Write every line below out again exactly, images omitted.

Start of DATASET RECORDS

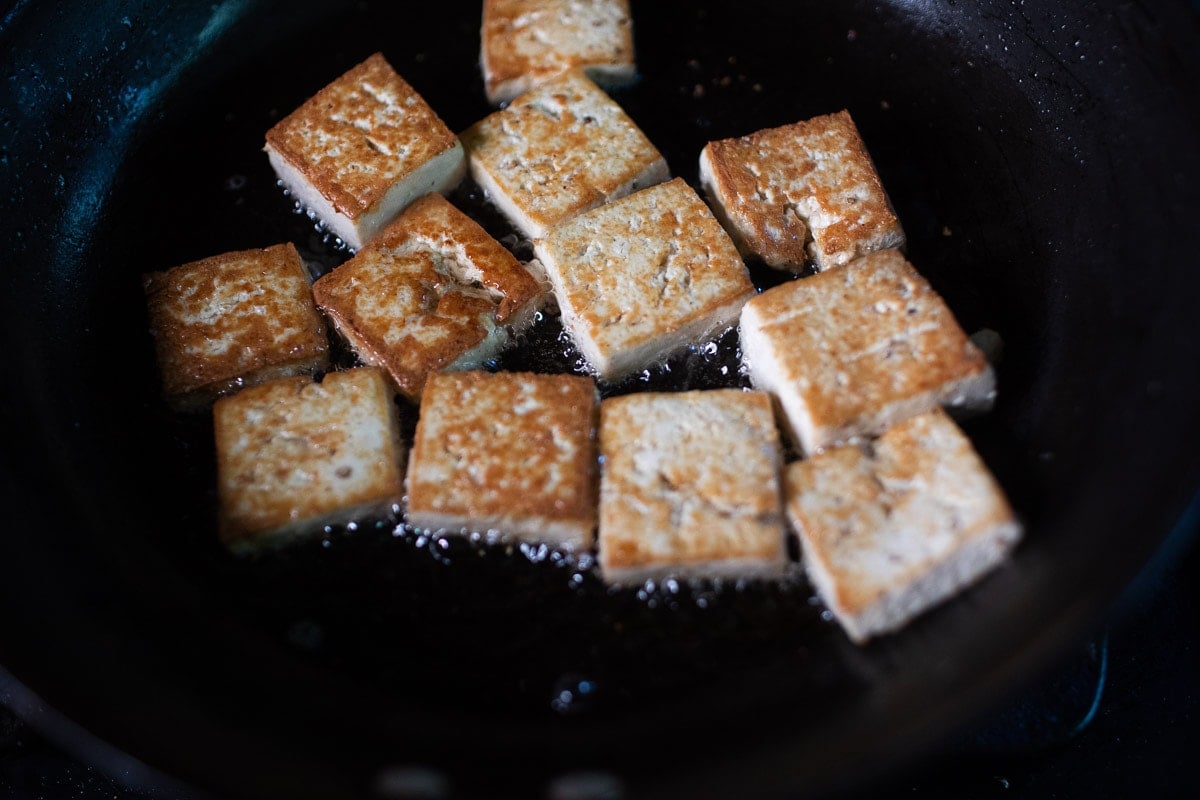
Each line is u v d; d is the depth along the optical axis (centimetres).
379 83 40
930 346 35
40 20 39
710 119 41
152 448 36
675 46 42
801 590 34
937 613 33
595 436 35
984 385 35
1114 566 32
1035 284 37
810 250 38
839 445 35
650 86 42
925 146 40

End of DATASET RECORDS

• RESPONSE BOX
Each line is u v d; d is the depth along the optical axis (centimetres).
379 83 40
930 346 35
40 20 39
710 119 41
152 448 36
675 46 42
801 590 34
937 613 33
595 436 35
984 385 35
1114 566 32
1035 284 37
810 250 38
839 445 35
650 86 42
925 146 40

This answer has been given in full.